*Your assignment:* Please extend the wind turbine inspection passage below, picking up right after its final sentence.

All the experiments reported in this work were performed on a GPU cluster machine with 11-GB GeForce GTX 1080 Graphics Cards within a Linux operating system. The initial time required for training 275 epochs (where one epoch is defined as when all the images in the training set had been used at least once for optimization of the detection model) using Inception-V2, ResNet-50, ResNet-101, and Inception-ResNet-V2 networks was on average 6.3 h, 10.5 h, 16.1 h, and 27.9 h, respectively.

2.7. Dataset

2.7.1. EasyInspect Dataset

The EasyInspect dataset is a non-public inspection dataset provided by EasyInspect ApS, which contains images ( 4000 × 3000 pixels in size) of different types of damages on wind turbines from different manufacturers. The four classes are LE erosion, VG panel, VG panel with missing teeth, and lightning receptor.

2.7.2. DTU Drone Inspection Dataset

In this work, we produced a new public dataset entitled DTU—Drone inspection images of the wind turbine. It is the only public wind turbine drone inspection image dataset containing a total of 701 high-resolution images. This dataset contains temporal inspection images of 2017 and 2018 covering the “Nordtank” wind turbine located at DTU Wind Energy’s test site at Roskilde, Denmark. The dataset comes with the examples of damages or mounted objects such as VG panel, VG panel with missing teeth, LE erosion, cracks, lightning receptor, damaged lightning receptor, missing surface material, and others. It is hosted at [19].

3. Results

3.1. Augmentation of Training Images Provides a Significant Gain in Performance

Comparing different augmentation types showed that a combination of the regular, pyramid, and patching augmentations produced a more accurate suggestion model, especially for the deeper CNN architectures as the backbone for the faster R-CNN framework. Using CNN architecture ResNet-101 for example (as shown in Table 2 in column “all”), without any augmentation, the MAP (detailed in the Materials and Methods Section) of damage suggestion was very low with a value of 25.9 % . With the help of the patching augmentation, the precision improved significantly (as for this case, the MAP increased to 35.6 % ). In Table 2, all the experimental results are reported in terms of MAP. VG and VGMT represent the VG panel and the VG with Missing Teeth, respectively. “All” is the overall MAP comprising all four classes.

*Data for review:*
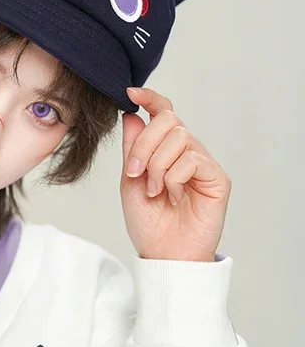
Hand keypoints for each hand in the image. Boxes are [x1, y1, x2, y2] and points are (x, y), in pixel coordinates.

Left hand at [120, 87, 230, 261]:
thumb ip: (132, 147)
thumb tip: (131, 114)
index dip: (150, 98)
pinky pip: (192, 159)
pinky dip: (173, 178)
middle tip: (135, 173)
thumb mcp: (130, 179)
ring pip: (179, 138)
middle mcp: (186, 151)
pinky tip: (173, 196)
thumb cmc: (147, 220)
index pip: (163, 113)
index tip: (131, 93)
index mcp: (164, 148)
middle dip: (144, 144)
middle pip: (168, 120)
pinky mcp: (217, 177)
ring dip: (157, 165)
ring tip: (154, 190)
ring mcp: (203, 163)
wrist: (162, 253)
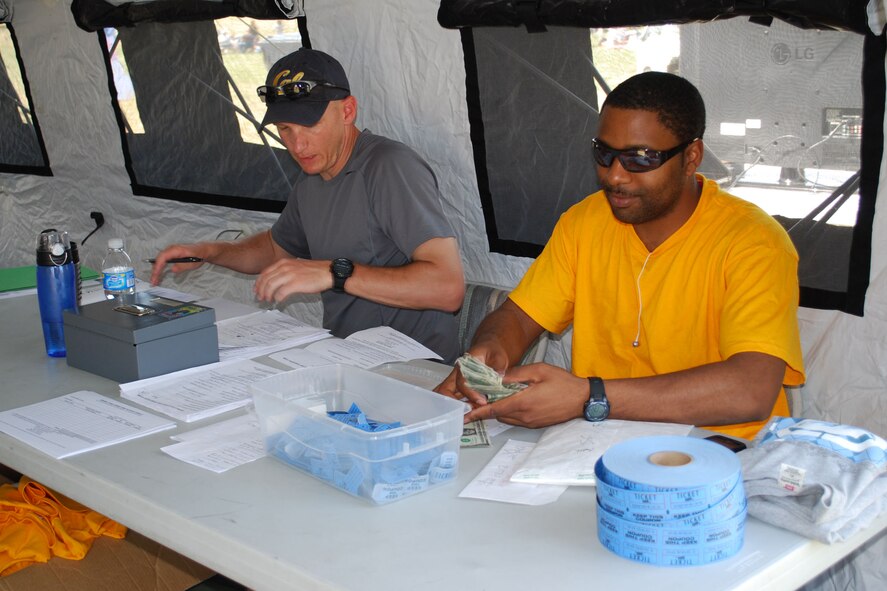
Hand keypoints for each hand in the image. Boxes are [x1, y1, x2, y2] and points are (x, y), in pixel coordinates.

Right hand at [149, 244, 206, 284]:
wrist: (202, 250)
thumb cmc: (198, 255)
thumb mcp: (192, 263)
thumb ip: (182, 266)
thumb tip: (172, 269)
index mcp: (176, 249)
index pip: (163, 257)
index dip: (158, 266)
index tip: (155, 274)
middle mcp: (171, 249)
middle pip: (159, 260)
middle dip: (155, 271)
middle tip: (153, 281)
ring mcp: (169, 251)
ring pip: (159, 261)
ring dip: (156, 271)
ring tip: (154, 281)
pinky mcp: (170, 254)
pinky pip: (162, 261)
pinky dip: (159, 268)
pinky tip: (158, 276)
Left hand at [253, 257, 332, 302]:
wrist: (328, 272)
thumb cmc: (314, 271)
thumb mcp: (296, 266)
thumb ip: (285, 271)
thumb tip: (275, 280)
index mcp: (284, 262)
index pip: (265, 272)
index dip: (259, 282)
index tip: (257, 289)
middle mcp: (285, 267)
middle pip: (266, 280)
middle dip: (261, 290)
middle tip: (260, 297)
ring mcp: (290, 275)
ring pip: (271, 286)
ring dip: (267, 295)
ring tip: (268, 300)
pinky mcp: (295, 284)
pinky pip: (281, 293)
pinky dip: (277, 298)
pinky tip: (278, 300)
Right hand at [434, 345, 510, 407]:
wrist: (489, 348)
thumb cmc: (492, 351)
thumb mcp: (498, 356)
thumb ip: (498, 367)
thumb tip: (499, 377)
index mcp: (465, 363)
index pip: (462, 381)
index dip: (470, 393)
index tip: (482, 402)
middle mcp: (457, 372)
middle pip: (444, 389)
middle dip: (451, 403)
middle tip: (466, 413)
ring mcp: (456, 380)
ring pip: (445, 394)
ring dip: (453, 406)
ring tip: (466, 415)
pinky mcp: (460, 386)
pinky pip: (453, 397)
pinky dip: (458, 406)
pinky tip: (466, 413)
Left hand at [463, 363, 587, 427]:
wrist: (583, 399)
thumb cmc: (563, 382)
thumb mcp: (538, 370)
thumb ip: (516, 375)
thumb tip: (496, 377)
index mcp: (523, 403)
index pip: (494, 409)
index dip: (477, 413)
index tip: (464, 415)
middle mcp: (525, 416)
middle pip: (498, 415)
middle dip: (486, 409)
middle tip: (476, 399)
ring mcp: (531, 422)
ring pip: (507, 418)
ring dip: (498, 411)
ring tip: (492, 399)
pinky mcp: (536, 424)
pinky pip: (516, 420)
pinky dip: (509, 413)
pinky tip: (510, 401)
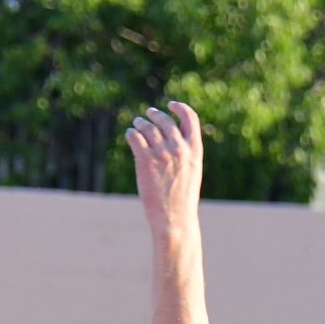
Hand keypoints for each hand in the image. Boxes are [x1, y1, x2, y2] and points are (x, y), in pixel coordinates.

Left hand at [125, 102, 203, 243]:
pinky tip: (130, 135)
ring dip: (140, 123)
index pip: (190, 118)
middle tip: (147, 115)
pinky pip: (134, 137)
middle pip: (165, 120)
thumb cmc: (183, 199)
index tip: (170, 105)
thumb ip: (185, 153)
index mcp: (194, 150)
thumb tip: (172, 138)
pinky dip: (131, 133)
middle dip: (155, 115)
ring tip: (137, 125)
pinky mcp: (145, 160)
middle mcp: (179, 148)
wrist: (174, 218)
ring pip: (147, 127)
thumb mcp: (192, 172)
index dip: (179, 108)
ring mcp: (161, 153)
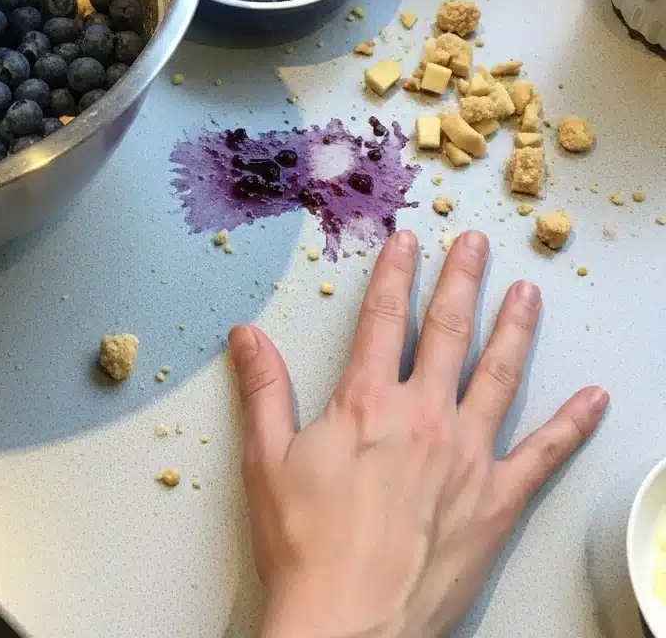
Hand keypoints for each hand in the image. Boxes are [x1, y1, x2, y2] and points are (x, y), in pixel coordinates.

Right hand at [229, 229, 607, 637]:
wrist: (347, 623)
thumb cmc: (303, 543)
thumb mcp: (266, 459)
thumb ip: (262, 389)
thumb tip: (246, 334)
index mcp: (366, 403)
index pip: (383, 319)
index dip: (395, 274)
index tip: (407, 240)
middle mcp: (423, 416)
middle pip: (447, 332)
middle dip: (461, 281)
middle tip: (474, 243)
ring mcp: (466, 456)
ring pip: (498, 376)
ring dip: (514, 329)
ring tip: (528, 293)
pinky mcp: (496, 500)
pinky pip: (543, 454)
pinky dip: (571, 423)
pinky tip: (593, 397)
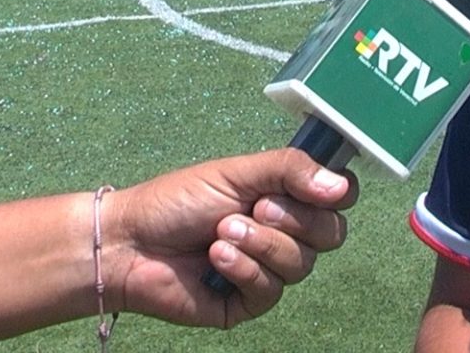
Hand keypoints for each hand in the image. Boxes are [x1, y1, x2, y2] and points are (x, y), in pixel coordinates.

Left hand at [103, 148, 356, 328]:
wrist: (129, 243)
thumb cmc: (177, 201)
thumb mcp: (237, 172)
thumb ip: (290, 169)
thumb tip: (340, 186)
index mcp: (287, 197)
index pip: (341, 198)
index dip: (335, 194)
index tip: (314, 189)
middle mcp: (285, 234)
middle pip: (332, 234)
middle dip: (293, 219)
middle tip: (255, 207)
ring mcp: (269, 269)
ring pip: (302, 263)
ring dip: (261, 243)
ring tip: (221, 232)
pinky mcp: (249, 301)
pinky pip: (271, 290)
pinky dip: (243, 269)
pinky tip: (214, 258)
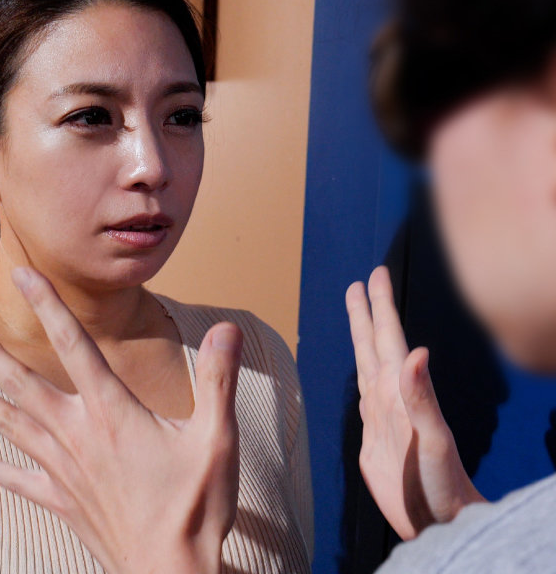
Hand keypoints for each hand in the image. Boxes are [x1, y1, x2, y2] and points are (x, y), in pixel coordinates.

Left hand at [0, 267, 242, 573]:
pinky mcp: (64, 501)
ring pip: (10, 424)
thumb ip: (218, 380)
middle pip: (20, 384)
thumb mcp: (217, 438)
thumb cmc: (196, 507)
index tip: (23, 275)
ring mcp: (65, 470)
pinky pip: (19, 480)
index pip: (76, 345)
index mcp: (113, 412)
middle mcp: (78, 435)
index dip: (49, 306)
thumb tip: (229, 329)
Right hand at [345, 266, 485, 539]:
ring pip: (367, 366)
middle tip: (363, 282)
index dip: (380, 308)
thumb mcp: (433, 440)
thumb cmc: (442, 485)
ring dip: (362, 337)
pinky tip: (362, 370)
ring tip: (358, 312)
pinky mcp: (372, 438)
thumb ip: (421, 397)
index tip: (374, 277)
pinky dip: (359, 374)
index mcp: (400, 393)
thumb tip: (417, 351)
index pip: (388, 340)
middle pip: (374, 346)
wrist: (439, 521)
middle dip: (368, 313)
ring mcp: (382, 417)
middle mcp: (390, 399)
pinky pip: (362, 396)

* * *

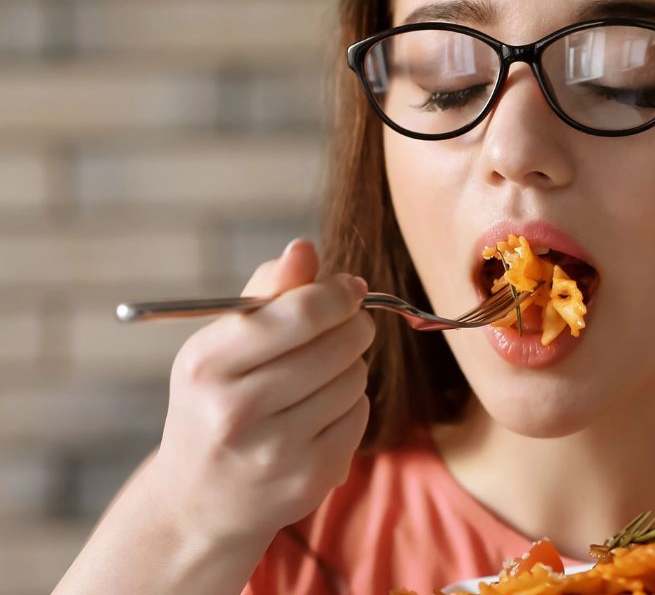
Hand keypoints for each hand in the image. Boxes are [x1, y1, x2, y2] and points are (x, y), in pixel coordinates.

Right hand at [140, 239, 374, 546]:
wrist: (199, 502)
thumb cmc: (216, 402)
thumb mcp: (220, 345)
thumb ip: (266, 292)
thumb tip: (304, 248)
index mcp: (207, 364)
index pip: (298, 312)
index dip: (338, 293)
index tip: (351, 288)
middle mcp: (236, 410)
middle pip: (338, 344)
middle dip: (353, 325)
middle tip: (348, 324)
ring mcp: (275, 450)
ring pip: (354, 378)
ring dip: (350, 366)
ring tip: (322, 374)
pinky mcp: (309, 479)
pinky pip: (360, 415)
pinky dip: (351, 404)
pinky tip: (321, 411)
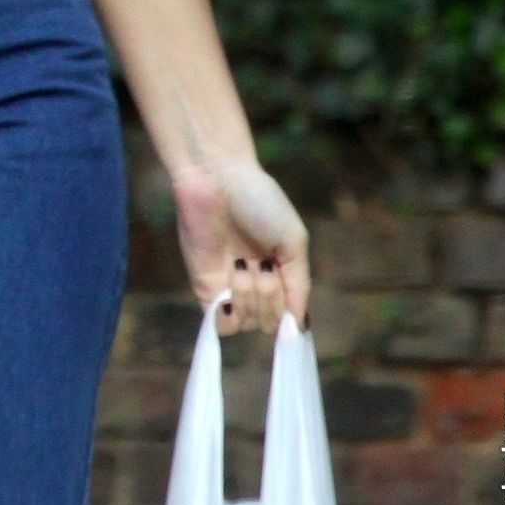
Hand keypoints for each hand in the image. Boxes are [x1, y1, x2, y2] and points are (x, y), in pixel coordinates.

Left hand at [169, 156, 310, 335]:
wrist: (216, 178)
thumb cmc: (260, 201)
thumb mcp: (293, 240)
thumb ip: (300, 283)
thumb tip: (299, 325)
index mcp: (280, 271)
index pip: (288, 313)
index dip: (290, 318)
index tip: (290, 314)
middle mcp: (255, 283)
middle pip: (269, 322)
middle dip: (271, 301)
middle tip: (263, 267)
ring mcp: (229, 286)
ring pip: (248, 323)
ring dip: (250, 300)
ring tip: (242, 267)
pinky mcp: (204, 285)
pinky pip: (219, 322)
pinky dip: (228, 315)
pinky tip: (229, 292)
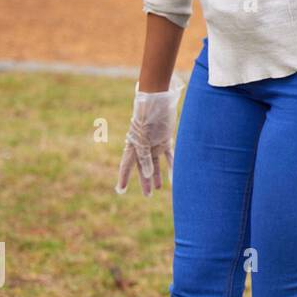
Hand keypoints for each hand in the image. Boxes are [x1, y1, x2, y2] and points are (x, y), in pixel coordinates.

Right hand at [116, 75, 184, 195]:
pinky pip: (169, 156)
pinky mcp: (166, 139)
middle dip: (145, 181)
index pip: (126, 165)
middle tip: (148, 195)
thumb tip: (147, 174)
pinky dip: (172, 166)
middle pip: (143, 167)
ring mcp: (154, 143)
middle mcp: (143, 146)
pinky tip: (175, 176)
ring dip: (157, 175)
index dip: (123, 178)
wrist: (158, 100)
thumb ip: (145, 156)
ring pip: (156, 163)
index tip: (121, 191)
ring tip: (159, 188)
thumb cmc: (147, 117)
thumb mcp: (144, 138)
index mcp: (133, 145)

...

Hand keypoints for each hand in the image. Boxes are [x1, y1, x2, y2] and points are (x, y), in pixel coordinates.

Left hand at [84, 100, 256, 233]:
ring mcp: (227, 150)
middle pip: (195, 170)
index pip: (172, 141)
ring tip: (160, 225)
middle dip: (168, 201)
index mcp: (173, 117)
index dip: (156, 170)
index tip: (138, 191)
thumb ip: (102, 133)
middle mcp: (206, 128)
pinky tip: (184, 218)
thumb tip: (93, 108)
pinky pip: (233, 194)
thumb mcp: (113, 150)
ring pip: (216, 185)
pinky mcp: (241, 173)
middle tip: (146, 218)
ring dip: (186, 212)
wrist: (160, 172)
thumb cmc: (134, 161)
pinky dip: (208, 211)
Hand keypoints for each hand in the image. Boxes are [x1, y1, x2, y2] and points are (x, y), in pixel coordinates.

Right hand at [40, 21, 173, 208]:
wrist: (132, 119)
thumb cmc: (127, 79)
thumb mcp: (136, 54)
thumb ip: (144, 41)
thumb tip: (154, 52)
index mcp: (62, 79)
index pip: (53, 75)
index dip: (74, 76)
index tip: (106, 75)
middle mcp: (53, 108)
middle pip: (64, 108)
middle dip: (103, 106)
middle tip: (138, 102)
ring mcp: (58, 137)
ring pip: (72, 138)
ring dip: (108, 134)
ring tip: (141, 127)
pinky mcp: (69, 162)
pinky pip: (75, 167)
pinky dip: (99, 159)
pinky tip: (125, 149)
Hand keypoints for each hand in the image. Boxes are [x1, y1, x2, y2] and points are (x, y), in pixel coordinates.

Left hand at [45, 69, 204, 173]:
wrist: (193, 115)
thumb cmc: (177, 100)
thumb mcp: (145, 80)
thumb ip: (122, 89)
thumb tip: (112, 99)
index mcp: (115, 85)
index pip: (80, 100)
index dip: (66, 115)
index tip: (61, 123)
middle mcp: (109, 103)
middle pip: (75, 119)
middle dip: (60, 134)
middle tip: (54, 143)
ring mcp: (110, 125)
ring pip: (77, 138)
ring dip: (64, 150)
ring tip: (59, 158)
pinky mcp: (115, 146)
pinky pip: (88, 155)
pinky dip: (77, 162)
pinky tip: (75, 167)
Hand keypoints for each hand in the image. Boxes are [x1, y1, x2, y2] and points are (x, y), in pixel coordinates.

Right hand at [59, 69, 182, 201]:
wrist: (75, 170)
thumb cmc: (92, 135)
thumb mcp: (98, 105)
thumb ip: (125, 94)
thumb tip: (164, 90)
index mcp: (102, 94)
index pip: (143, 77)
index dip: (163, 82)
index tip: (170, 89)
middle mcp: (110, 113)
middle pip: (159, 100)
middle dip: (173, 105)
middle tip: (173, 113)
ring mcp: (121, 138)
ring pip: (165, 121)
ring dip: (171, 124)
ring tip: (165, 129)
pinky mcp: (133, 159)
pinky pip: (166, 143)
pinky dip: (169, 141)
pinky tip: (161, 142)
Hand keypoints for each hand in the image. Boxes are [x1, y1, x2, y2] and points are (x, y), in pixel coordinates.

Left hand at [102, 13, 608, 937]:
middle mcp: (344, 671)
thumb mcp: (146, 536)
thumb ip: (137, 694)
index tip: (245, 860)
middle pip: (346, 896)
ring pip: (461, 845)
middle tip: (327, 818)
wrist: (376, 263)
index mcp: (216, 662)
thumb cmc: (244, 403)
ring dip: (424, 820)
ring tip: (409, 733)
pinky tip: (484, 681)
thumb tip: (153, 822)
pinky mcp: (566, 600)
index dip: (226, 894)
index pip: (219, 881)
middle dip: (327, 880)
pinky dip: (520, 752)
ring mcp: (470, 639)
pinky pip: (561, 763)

*Task response:*
Together with the patching and the regular augmentations, the MAP increased slightly to 38.3 % . However, the pyramid scheme dramatically improved the performance of the trained model up to 70.5 % . The best performing configuration was the last one with the combination of the pyramid, patching, and regular augmentation schemes, generating an MAP of 72.9 % .
As shown in Figure 5a–d, the proposed combination of all the proposed augmentation methods significantly and consistently improved the performance of the model and lifts it to above 70 % for all four CNN architecture. Figure 5a–d represents sequentially lighter to deeper CNN backbone architectures used for deep learning feature extraction. The CNN networks explored in this work were: Inception-V2, ResNet-50, ResNet-101, and Inception-ResNet-V2. In each individual figure (a–d): the y-axis represents the MAP of the suggestion on the test set, which are reported in percentage.
For any specific type of augmentation, MAPs, in general, were higher for the deeper networks (which were ResNet-101 and Inception-ResNet-V2) than for the lighter ones. For these two deeper networks, note that regular augmentation on top of the multi-scale pyramid and patching scheme added on average 2 % gain in MAP. For lighter networks (Inception-V2 and ResNet-50), due to the limited search space, the network tended to learn and map better without the addition of regular augmentation. The results also demonstrated that for the small dataset (where some types of damages were extremely rare), it was beneficial to generate augmented images following class variation probabilities in terms of scale, light conditions, focuses, and acquisition angles.

3.2. The CNN Architecture Performs Better as It Goes Deeper

When comparing the four selected CNN backbone architectures for the faster R-CNN framework, the Inception-ResNet-V2, which was the deepest, performed the best among all. If we fixed the augmentation to the combination of pyramid, patching, and regular, the MAP of the Inception-V2, ResNet-50, ResNet-101, and Inception-ResNet-V2 would be 71.67 % , 71.93 % , 72.86 % , and 81.10 % , respectively (as shown in Figure 5 and in Table 2). The number of layers in each of these networks representing the depth of the network could be arranged in the same order, as well (where Inception-V2 was the lightest and Inception-ResNet-V2 the deepest). This demonstrates that the performance regarding MAP increased as the network went deeper. The gain in performance of deeper networks comes with the cost of a longer training time and higher requirements on the hardware.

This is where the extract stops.